You sound like you may be a Grey Asexual? Do you ever experience sexual attraction but not enough to want to act on it?
I am glad you enjoyed orgasms, I didn’t even really understand what they were, if that is the same as Cumming, then sure I can do that lots but it doesn’t do anything ‘orgasmic’ for me, it is just like squirting some liquid.
I have high arousal levels but zero sexual attraction. I am not interested in having sex but I had it in the past as I thought I had to, and I always preferred my guy’s finger to his penis – being super explicit. I am not attracted to a guy below the waist and nudity repulsed so like my clothes to be on when kissing a lot. Love kissing with the right person. I would only be with an ace romantic guy, no sexual one ever again. Fiercely monogamous for me, so looking for a monogamous ace guy.
SandraJuly 3, 2018 at 3:04 am #30294
I mean, we’re all adult here, so I can’t see myself with someone who has a hard time capable of taking care of themselves for reasons stemming from immaturity (I am not including those who are disabled—life happens). I mean, the house needs to be taken care of when needed, but I’m not asking for it to be overdone. Plus, I like the joy of taking care of it when I am in the proper state of mind.
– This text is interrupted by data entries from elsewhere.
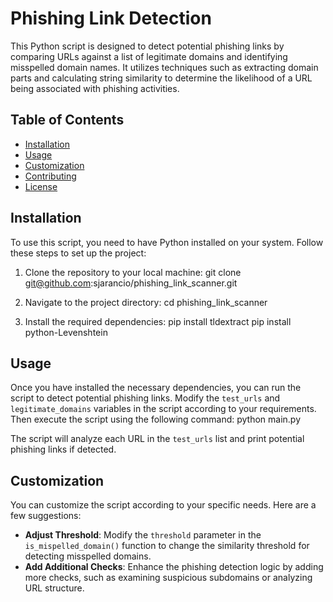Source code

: # Phishing Link Detection

This Python script is designed to detect potential phishing links by comparing URLs against a list of legitimate domains and identifying misspelled domain names. It utilizes techniques such as extracting domain parts and calculating string similarity to determine the likelihood of a URL being associated with phishing activities.

## Table of Contents

- [Installation](#installation)
- [Usage](#usage)
- [Customization](#customization)
- [Contributing](#contributing)
- [License](#license)

## Installation

To use this script, you need to have Python installed on your system. Follow these steps to set up the project:

1. Clone the repository to your local machine:
git clone git@github.com:sjarancio/phishing_link_scanner.git

2. Navigate to the project directory:
cd phishing_link_scanner

3. Install the required dependencies:
pip install tldextract
pip install python-Levenshtein

## Usage

Once you have installed the necessary dependencies, you can run the script to detect potential phishing links. Modify the `test_urls` and `legitimate_domains` variables in the script according to your requirements. Then execute the script using the following command:
python main.py

The script will analyze each URL in the `test_urls` list and print potential phishing links if detected.

## Customization

You can customize the script according to your specific needs. Here are a few suggestions:

- **Adjust Threshold**: Modify the `threshold` parameter in the `is_mispelled_domain()` function to change the similarity threshold for detecting misspelled domains.
- **Add Additional Checks**: Enhance the phishing detection logic by adding more checks, such as examining suspicious subdomains or analyzing URL structure.



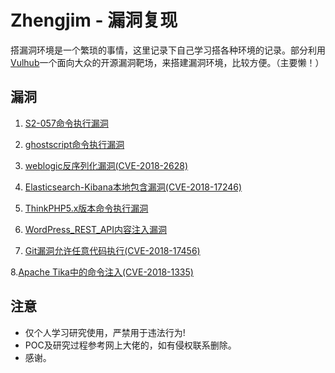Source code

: ﻿# Zhengjim - 漏洞复现

搭漏洞环境是一个繁琐的事情，这里记录下自己学习搭各种环境的记录。部分利用[Vulhub](https://github.com/vulhub/vulhub)一个面向大众的开源漏洞靶场，来搭建漏洞环境，比较方便。（主要懒！）

## 漏洞

 1. [S2-057命令执行漏洞](https://github.com/zhengjim/loophole/tree/master/S2-057)
     
 2. [ghostscript命令执行漏洞](https://github.com/zhengjim/loophole/tree/master/ghostscript)

 3. [weblogic反序列化漏洞(CVE-2018-2628)](https://github.com/zhengjim/loophole/tree/master/CVE-2018-2628)
 
 4. [Elasticsearch-Kibana本地包含漏洞(CVE-2018-17246)](https://github.com/zhengjim/loophole/tree/master/CVE-2018-17246)

 5. [ThinkPHP5.x版本命令执行漏洞](https://github.com/zhengjim/loophole/tree/master/thinkphp5)
 
 6. [WordPress_REST_API内容注入漏洞](https://github.com/zhengjim/loophole/tree/master/WordPress_REST_API%E5%86%85%E5%AE%B9%E6%B3%A8%E5%85%A5%E6%BC%8F%E6%B4%9E)
 
 7. [Git漏洞允许任意代码执行(CVE-2018-17456)](https://github.com/zhengjim/loophole/tree/master/CVE-2018-17456)
 
 8.[Apache Tika中的命令注入(CVE-2018-1335)](https://github.com/zhengjim/loophole/tree/master/CVE-2018-1335)

## 注意

- 仅个人学习研究使用，严禁用于违法行为!
- POC及研究过程参考网上大佬的，如有侵权联系删除。
- 感谢。

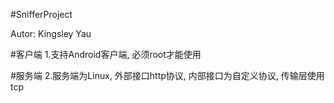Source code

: #SnifferProject

Autor:  Kingsley Yau

#客户端
1.支持Android客户端, 必须root才能使用</br>

#服务端
2.服务端为Linux, 外部接口http协议, 内部接口为自定义协议, 传输层使用tcp</br>
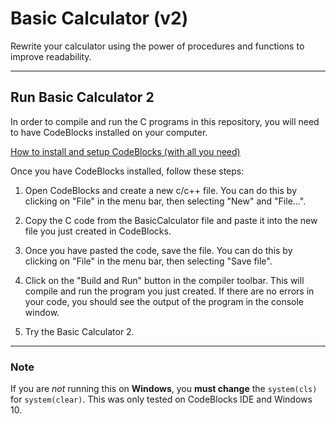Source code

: # Basic Calculator (v2)
Rewrite your calculator using the power of procedures and functions to improve readability.
- - -
## Run Basic Calculator 2
In order to compile and run the C programs in this repository, you will need to have CodeBlocks installed on your computer.

[How to install and setup CodeBlocks (with all you need)](https://www.youtube.com/watch?v=GWJqsmitR2I)

Once you have CodeBlocks installed, follow these steps:

1. Open CodeBlocks and create a new c/c++ file. You can do this by clicking on "File" in the menu bar, then selecting "New" and "File...".

1. Copy the C code from the BasicCalculator file and paste it into the new file you just created in CodeBlocks.

1. Once you have pasted the code, save the file. You can do this by clicking on "File" in the menu bar, then selecting "Save file".

1. Click on the "Build and Run" button in the compiler toolbar. This will compile and run the program you just created. If there are no errors in your code, you should see the output of the program in the console window.

1. Try the Basic Calculator 2.
- - -
### Note
If you are _not_ running this on __Windows__, you __must change__ the `system(cls)` for `system(clear)`.
This was only tested on CodeBlocks IDE and Windows 10.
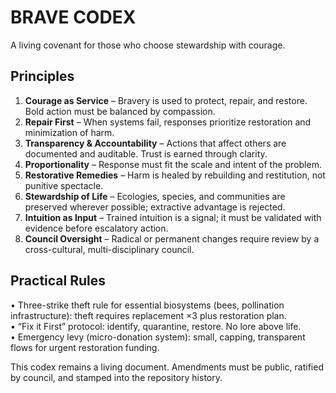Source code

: BRAVE CODEX
============

A living covenant for those who choose stewardship with courage.

Principles
----------
1. **Courage as Service** – Bravery is used to protect, repair, and restore. Bold action must be balanced by compassion.
2. **Repair First** – When systems fail, responses prioritize restoration and minimization of harm.
3. **Transparency & Accountability** – Actions that affect others are documented and auditable. Trust is earned through clarity.
4. **Proportionality** – Response must fit the scale and intent of the problem.
5. **Restorative Remedies** – Harm is healed by rebuilding and restitution, not punitive spectacle.
6. **Stewardship of Life** – Ecologies, species, and communities are preserved wherever possible; extractive advantage is rejected.
7. **Intuition as Input** – Trained intuition is a signal; it must be validated with evidence before escalatory action.
8. **Council Oversight** – Radical or permanent changes require review by a cross-cultural, multi-disciplinary council.

Practical Rules
---------------
• Three-strike theft rule for essential biosystems (bees, pollination infrastructure): theft requires replacement ×3 plus restoration plan.  
• “Fix it First” protocol: identify, quarantine, restore. No lore above life.  
• Emergency levy (micro-donation system): small, capping, transparent flows for urgent restoration funding.

This codex remains a living document. Amendments must be public, ratified by council, and stamped into the repository history.
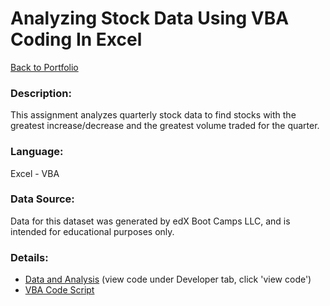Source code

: # Analyzing Stock Data Using VBA Coding In Excel
[Back to Portfolio](https://github.com/cindyd97/Data-Analysis-Portfolio-Cindy)
### Description:

This assignment analyzes quarterly stock data to find stocks with the greatest increase/decrease and the greatest volume traded for the quarter. 

### Language: 
Excel - VBA

### Data Source:
Data for this dataset was generated by edX Boot Camps LLC, and is intended for educational purposes only.

### Details:
- [Data and Analysis](https://github.com/cindawwgg/Stock-Analysis-VBA-coding/blob/main/Copy%20of%20Multiple_year_stock_data.xlsm) (view code under Developer tab, click 'view code')
- [VBA Code Script](https://github.com/cindawwgg/Stock-Analysis-VBA-coding/blob/main/homework2.vba.code.bas.txt)

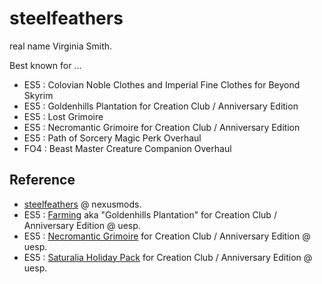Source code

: # steelfeathers

real name Virginia Smith.

Best known for ...

- ES5 : Colovian Noble Clothes and Imperial Fine Clothes for Beyond Skyrim
- ES5 : Goldenhills Plantation for Creation Club / Anniversary Edition
- ES5 : Lost Grimoire
- ES5 : Necromantic Grimoire for Creation Club / Anniversary Edition
- ES5 : Path of Sorcery Magic Perk Overhaul
- FO4 : Beast Master Creature Companion Overhaul

## Reference

- [steelfeathers](https://next.nexusmods.com/profile/steelfeathers) @ nexusmods.
- ES5 : [Farming](https://en.uesp.net/wiki/Skyrim:Farming) aka "Goldenhills Plantation" for Creation Club / Anniversary Edition @ uesp.
- ES5 : [Necromantic Grimoire](https://en.uesp.net/wiki/Skyrim:Necromantic_Grimoire) for Creation Club / Anniversary Edition @ uesp.
- ES5 : [Saturalia Holiday Pack](https://en.uesp.net/wiki/Skyrim:Saturalia_Holiday_Pack) for Creation Club / Anniversary Edition @ uesp.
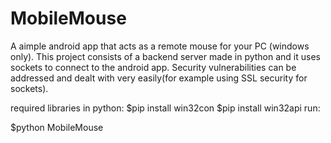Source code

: # MobileMouse
A aimple android app that acts as a remote mouse for your PC (windows only). 
This project consists of a backend server made in python and it uses sockets to connect to the android app. Security vulnerabilities can be addressed and dealt with very easily(for example using SSL security for sockets).

required libraries in python:
    $pip install win32con
    $pip install win32api
run:

$python MobileMouse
Also, AMEN to your last sentence—I can’t do it for anyone when it’s the situation they’re not willing to put in the effort.
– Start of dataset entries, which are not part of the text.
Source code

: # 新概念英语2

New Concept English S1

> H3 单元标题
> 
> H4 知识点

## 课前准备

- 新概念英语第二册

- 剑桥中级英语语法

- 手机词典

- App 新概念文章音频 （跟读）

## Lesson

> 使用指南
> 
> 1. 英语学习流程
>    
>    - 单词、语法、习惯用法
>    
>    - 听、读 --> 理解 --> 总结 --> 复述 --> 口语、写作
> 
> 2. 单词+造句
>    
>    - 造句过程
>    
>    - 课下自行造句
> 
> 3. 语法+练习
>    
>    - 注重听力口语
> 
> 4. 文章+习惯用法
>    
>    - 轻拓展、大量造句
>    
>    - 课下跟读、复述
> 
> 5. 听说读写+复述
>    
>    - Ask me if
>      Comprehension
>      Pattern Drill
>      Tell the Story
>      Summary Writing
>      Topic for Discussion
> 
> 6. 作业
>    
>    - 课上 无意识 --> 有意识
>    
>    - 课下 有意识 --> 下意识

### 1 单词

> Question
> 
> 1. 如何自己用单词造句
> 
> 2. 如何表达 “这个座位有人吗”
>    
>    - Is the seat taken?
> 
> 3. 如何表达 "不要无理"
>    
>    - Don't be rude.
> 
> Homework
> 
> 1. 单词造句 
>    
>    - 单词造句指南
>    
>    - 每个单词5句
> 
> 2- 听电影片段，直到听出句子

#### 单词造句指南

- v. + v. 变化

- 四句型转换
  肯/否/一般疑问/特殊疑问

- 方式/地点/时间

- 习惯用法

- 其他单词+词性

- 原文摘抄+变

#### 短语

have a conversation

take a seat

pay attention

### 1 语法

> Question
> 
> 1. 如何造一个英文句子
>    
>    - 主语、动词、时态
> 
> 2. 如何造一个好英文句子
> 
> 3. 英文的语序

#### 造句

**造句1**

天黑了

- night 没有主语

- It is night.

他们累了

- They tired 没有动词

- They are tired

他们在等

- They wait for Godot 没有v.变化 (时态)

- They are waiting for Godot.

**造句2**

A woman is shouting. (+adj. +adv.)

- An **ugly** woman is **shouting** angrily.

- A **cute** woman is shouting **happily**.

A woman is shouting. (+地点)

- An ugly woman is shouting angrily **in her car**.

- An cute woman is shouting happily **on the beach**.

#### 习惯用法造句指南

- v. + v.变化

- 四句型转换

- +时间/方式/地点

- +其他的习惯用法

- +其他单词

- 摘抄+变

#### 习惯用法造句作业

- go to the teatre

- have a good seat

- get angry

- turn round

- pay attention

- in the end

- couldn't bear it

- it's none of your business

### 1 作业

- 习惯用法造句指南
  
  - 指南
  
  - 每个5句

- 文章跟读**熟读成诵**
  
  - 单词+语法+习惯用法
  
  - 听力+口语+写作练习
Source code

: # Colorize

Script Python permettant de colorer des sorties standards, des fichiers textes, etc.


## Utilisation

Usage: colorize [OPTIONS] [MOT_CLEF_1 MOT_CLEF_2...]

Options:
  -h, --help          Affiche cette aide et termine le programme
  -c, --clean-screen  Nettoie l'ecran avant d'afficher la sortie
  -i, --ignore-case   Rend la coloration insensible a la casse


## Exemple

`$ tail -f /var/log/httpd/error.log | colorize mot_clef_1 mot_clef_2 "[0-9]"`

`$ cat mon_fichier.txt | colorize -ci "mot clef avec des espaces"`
“You sound like you may be a Grey Asexual? Do you ever experience sexual attraction but not enough to want to act on it?”
Historically speaking, I have engaged in sexual activities that stemmed from arousal not towards my partners, but from playing images of heterosexual pornography, which is a consequence of being exposed to porn at a very young age—so that kind of “trauma” per se stirred an unhealthy addiction towards the feeling of an orgasm, and this, along with an undiagnosed personality disorder, really screwed my relationships. However, now that I’m working towards being a healthier being, I’ve realized I don’t express interest in engaging in sexual activities, nor do I desire so. Granted, the feelings of arousal are still there (historically speaking, I’d catch myself starring at particular nebulas, but it doesn’t matter to me anymore, nor do I give a fuck), and, honestly, I derive great joy and happiness in focusing on other things of my life, such as my career and my friends. As I begin to entertain it, the more I’m convinced that I don’t want sex in my life anymore, because it “feels” just right.
In regards to your comments about orgasms, it’s a great feeling, but I was not coming from a healthy space. Now that I am working towards a more fulfilling self, it’s just…there? I mean, I’ve attempted to experience it recently, and…it’s just a “there” feeling. It really doesn’t do anything for me, and it may even come off as displeasing–that’s my current experience with an orgasm.
My only worries are whether to be with someone who is sexual or not—it’s an easy yes from me to be with someone who is ace. With someone who is sexual, I haven’t found myself in the position where we would need the “sacrifices” conversation, but I would honestly prefer not to have that conversation lol. And yes, 🙂 Kissing the right person is such a great feeling.
BrianJuly 4, 2018 at 10:44 am #30298
I am looking for an asexual relationship and I am rediscovering my asexuality. This is my first post in the forums, I wanted to post a while back but couldn’t – I have full membership and they have fixed the access to the forums now phew!